Start of EXERCISE MATERIALS

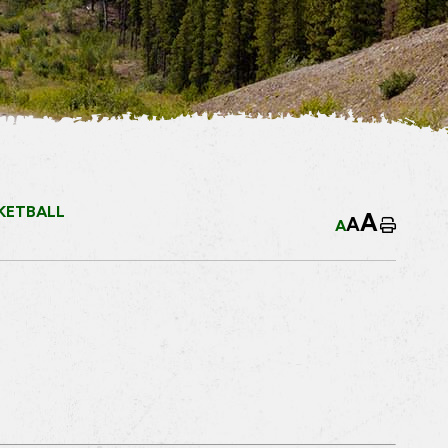
KETBALL
A
A
A
Home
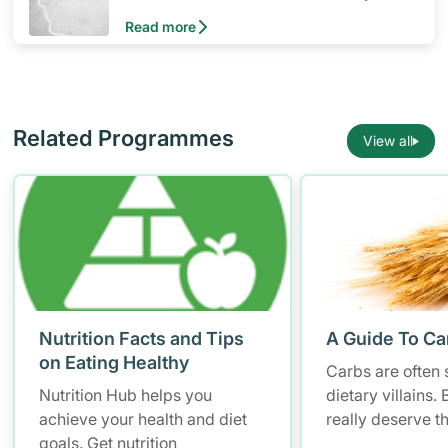
of nutrients to meet the needs of nearly all
Read more
healthy individuals in a particular age and
gender group
Related Programmes
View all
Nutrition Facts and Tips
A Guide To Ca
on Eating Healthy
Carbs are often 
Nutrition Hub helps you
dietary villains.
achieve your health and diet
really deserve t
goals. Get nutrition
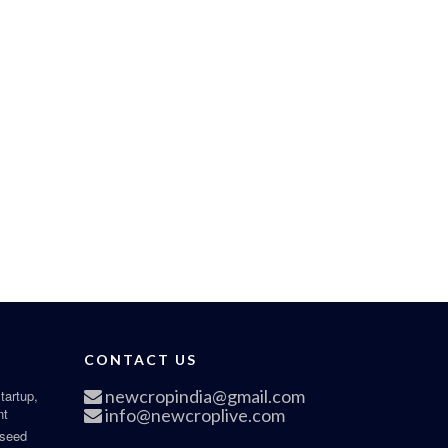
CONTACT US
newcropindia@gmail.com
tartup,
nt
info@newcroplive.com
 seed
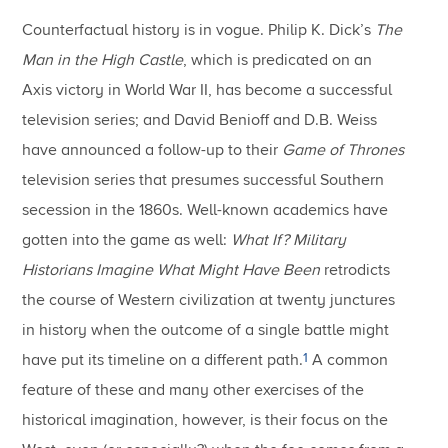
Counterfactual history is in vogue.
Philip K. Dick’s
The
Man in the High Castle
, which is predicated on an
Axis victory in World War II, has become a successful
television series; and David Benioff and D.B. Weiss
have announced a follow-up to their
Game of Thrones
television series that presumes successful Southern
secession in the 1860s.
Well-known academics have
gotten into the game as well:
What If?
Military
Historians Imagine What Might Have Been
retrodicts
the course of Western civilization at twenty junctures
in history when the outcome of a single battle might
1
have put its timeline on a different path.
A common
feature of these and many other exercises of the
historical imagination, however, is their focus on the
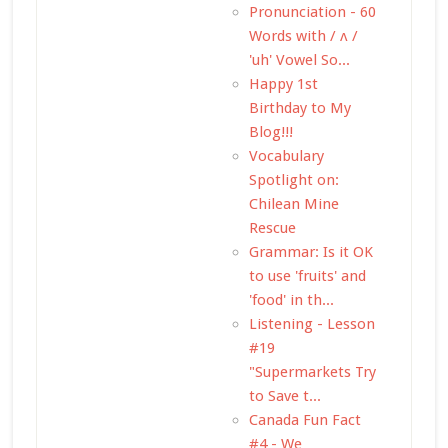
Pronunciation - 60
Words with / ʌ /
'uh' Vowel So...
Happy 1st
Birthday to My
Blog!!!
Vocabulary
Spotlight on:
Chilean Mine
Rescue
Grammar: Is it OK
to use 'fruits' and
'food' in th...
Listening - Lesson
#19
"Supermarkets Try
to Save t...
Canada Fun Fact
#4 - We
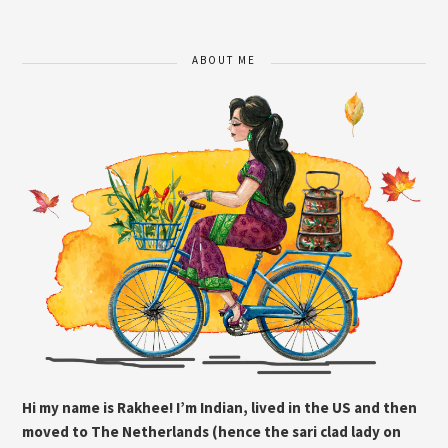
ABOUT ME
Hi my name is Rakhee! I’m Indian, lived in the US and then
moved to The Netherlands (hence the sari clad lady on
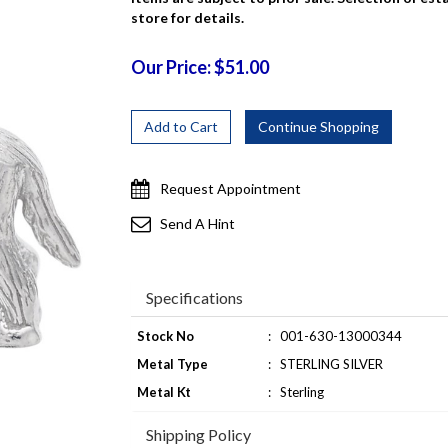
store for details.
Our Price: $51.00
Request Appointment
Send A Hint
Specifications
Stock No
:
001-630-13000344
Metal Type
:
STERLING SILVER
Metal Kt
:
Sterling
Shipping Policy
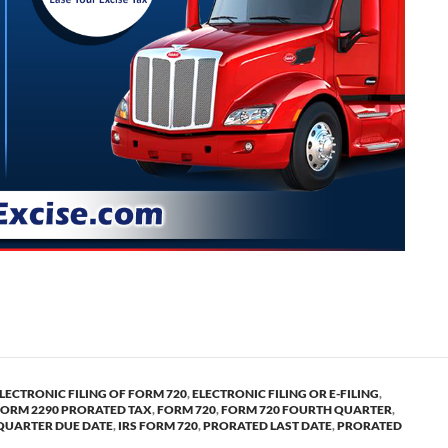
 form 720 for the quarter and pro-rated form 2290 HVUT.
LECTRONIC FILING OF FORM 720
,
ELECTRONIC FILING OR E-FILING
,
FORM 2290 PRORATED TAX
,
FORM 720
,
FORM 720 FOURTH QUARTER
,
QUARTER DUE DATE
,
IRS FORM 720
,
PRORATED LAST DATE
,
PRORATED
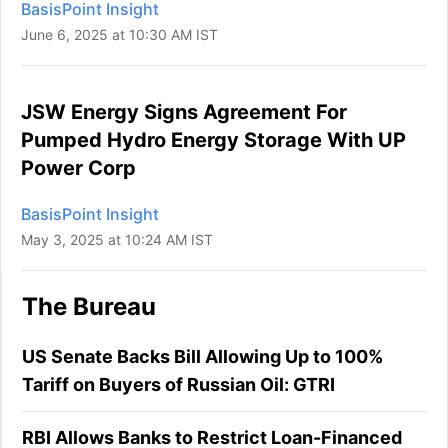
BasisPoint Insight
June 6, 2025 at 10:30 AM IST
JSW Energy Signs Agreement For
Pumped Hydro Energy Storage With UP
Power Corp
BasisPoint Insight
May 3, 2025 at 10:24 AM IST
The Bureau
US Senate Backs Bill Allowing Up to 100%
Tariff on Buyers of Russian Oil: GTRI
RBI Allows Banks to Restrict Loan-Financed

End of EXERCISE MATERIALS

> [TASK BRIEF]: Please pull out every line of the material above that contains the word "FILING", copying each line in full.

> [ANSWER BOX]:
LECTRONIC FILING OF FORM 720
ELECTRONIC FILING OR E-FILING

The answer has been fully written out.